MAKING SENSE OF THE BITCOIN / BLOCKCHAIN RELATIONSHIP

July 22nd, 2016 9:00 am
making sense of the bitcoin and blockchain Coverage of blockchain technology and blockchain innovation has exploded over the last six months and as a term has become impossible to miss in the mainstream and bitcoin media. Recent investment has received much of the attention as businesses begin to announce funding and research into blockchain applications. The relationship between blockchain technology and Bitcoin can sometimes be taken for granted in the growing coverage, so we hope to provide a clear explanation of the relationship.

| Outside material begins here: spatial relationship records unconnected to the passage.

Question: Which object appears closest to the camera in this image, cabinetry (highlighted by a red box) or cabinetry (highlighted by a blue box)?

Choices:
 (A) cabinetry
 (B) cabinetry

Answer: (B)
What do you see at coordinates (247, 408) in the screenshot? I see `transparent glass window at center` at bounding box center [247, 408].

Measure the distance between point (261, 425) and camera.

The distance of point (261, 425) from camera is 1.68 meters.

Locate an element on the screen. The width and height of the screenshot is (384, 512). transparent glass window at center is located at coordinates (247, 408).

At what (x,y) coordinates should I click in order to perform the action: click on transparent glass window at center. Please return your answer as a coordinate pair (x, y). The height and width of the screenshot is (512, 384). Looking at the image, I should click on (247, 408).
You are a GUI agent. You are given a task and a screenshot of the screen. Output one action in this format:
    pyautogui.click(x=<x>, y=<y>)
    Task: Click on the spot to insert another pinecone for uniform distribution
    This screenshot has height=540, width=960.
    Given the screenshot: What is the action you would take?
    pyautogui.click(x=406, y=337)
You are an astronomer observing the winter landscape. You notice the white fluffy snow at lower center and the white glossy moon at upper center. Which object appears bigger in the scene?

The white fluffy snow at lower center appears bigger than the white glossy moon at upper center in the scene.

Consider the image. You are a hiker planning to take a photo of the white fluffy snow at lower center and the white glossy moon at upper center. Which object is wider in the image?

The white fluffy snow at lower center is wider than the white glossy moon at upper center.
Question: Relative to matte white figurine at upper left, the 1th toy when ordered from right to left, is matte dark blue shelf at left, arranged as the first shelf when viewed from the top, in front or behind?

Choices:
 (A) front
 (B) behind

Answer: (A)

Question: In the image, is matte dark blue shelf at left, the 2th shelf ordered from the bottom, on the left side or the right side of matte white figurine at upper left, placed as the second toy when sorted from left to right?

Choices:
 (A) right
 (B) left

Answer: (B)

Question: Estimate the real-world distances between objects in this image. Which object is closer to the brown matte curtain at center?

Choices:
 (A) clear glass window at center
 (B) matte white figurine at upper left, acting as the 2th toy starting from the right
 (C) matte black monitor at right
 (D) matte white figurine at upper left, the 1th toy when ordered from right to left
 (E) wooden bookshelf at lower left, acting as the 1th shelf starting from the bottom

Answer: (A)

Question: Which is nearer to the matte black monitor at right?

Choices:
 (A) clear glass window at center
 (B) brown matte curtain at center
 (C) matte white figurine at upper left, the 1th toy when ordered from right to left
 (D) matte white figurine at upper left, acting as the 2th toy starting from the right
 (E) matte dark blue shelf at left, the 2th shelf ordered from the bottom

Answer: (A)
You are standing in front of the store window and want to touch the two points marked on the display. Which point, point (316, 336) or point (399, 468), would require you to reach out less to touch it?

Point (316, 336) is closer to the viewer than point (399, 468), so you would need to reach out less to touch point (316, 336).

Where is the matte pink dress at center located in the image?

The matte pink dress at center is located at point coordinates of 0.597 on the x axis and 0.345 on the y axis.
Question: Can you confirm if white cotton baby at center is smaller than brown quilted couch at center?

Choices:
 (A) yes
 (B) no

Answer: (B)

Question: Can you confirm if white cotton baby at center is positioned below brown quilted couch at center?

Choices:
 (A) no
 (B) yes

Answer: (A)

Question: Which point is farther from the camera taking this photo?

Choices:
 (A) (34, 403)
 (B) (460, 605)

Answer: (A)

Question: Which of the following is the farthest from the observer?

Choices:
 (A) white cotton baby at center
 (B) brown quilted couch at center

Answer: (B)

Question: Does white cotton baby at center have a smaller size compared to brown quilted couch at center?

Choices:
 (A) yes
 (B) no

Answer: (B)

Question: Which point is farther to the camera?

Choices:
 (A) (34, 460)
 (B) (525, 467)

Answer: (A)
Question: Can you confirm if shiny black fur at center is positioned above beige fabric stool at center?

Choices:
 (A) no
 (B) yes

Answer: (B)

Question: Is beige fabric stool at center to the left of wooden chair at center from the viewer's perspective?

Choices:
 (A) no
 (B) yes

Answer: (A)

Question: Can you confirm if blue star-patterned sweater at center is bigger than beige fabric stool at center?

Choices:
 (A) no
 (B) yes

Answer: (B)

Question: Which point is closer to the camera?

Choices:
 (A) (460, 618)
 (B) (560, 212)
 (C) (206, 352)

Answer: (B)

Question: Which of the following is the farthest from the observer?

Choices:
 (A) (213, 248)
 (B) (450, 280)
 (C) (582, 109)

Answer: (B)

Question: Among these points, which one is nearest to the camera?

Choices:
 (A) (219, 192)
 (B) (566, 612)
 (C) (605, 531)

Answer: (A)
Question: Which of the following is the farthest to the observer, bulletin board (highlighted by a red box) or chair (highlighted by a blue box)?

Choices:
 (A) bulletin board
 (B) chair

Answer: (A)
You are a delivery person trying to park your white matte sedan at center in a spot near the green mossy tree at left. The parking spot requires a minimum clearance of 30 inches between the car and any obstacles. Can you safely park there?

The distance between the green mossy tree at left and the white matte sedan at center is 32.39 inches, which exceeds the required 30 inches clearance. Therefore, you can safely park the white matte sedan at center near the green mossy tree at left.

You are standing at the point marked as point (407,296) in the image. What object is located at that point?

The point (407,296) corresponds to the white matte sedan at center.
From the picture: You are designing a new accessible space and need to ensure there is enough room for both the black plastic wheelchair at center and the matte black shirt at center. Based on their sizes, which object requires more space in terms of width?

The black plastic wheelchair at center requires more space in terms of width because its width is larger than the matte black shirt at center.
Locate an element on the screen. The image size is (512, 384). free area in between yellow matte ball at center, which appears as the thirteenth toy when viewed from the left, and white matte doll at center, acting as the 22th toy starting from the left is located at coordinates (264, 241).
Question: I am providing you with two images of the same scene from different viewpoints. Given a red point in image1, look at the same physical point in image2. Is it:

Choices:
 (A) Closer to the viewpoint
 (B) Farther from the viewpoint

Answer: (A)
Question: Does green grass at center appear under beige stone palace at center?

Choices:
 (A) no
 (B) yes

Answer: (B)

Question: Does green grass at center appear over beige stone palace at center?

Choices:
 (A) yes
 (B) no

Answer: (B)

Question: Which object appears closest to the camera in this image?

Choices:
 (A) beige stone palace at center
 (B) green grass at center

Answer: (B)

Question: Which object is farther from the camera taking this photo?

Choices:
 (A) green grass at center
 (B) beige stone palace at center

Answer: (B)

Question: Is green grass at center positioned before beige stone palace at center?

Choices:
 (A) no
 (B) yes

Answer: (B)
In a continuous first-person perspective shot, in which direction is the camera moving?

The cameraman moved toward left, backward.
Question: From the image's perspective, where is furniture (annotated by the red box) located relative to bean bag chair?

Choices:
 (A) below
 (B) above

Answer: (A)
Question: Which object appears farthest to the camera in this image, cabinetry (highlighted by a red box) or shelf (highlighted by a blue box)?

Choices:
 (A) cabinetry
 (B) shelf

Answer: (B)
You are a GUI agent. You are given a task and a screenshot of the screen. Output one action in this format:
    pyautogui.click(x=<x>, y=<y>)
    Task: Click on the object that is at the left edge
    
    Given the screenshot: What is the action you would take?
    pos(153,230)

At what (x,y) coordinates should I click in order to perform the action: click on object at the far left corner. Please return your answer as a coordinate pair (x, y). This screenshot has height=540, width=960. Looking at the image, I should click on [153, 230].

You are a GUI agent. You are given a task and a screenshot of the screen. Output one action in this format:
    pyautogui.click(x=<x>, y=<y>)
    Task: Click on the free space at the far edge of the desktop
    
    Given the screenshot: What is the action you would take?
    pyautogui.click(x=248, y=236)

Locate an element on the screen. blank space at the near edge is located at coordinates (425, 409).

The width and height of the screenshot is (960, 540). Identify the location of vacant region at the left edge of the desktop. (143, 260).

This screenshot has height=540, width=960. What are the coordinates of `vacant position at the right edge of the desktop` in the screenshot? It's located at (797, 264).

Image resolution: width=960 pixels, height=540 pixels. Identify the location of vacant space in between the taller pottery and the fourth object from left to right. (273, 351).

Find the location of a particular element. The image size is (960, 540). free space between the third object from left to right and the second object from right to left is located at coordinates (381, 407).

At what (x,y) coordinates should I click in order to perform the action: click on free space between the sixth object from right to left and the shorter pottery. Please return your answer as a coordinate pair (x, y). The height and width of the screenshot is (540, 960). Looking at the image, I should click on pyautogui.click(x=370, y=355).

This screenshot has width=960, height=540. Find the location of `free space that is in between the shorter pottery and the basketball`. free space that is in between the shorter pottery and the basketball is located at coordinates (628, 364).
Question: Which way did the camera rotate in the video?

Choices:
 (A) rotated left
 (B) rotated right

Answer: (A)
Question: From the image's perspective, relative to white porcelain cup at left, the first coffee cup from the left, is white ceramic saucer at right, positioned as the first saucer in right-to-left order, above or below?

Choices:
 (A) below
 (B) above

Bitcoin as you may already be familiar, refers to the digital currency being bought, sold and spent all over the world, it lets people exchange money outside of the traditional banking model. When you send bitcoin to someone the transaction is confirmed by a distributed network of computers working 24/7. All the information regarding transactions and your current bitcoin balance are stored on this network of computers in a public ledger. This ledger can be viewed by anyone and traces back to the very beginning of bitcoin. It’s the concept of dispersed computers all over the world working together to validate a single record which is Bitcoins major innovation. This ledger is called a blockchain, and as a term not only describes bitcoins network but more broadly refers to the technology itself.

So, Bitcoin is the asset or currency and blockchain describes the technology that it’s built upon. The two complement each other, Bitcoin relies on the blockchain to make sure a perfect record of bitcoin ownership is kept, and the blockchain relies on bitcoin to make sure the network remains secure and evenly distributed. There must be an incentive for computers to contribute to the network, which as we explained when looking at the recent halving event, comes in the form of a reward paid in bitcoin.

It’s called a blockchain as data is stored in blocks stacked chronologically to form a single chain. The distributed computers working to record and verify the chain must all agree it is correct for a new block to be added, and it's this unique feature that makes blockchain technology so special. A new level of security and protection is now available within the blockchain as it becomes impossible for any single party or computer to alter the history of the chain. The element of trust or faith we normally give to central institutions to keep accurate records can be removed by a model which is instead based on distributed consensus.

Having an incorruptible way to record information, while extremely effective as a method of transferring bitcoin, has many other applications. You may have noticed many of the blockchain announcements revolve around financial institutions and this makes perfect sense when you consider the solution it offers. Banks for example may be interested in using the blockchain principle to manage their own ledgers and settle transactions in a much more efficient and secure way than the current centralised model. The idea can be extended to all types of record keeping, contracts, property deeds or shipping information for example, prompting many to label it a disruptive technology.

The entire field is new and still in the early stages of development, but as an increasing number businesses begin exploring the solutions offered by distributed ledgers you can expect to see the term blockchain feature in the headlines more and more. Hopefully we've helped clear up what has gotten everyone so excited and put bitcoin into perspective. Just remember, the bitcoin you buy and sell is just one application of a broader blockchain innovation.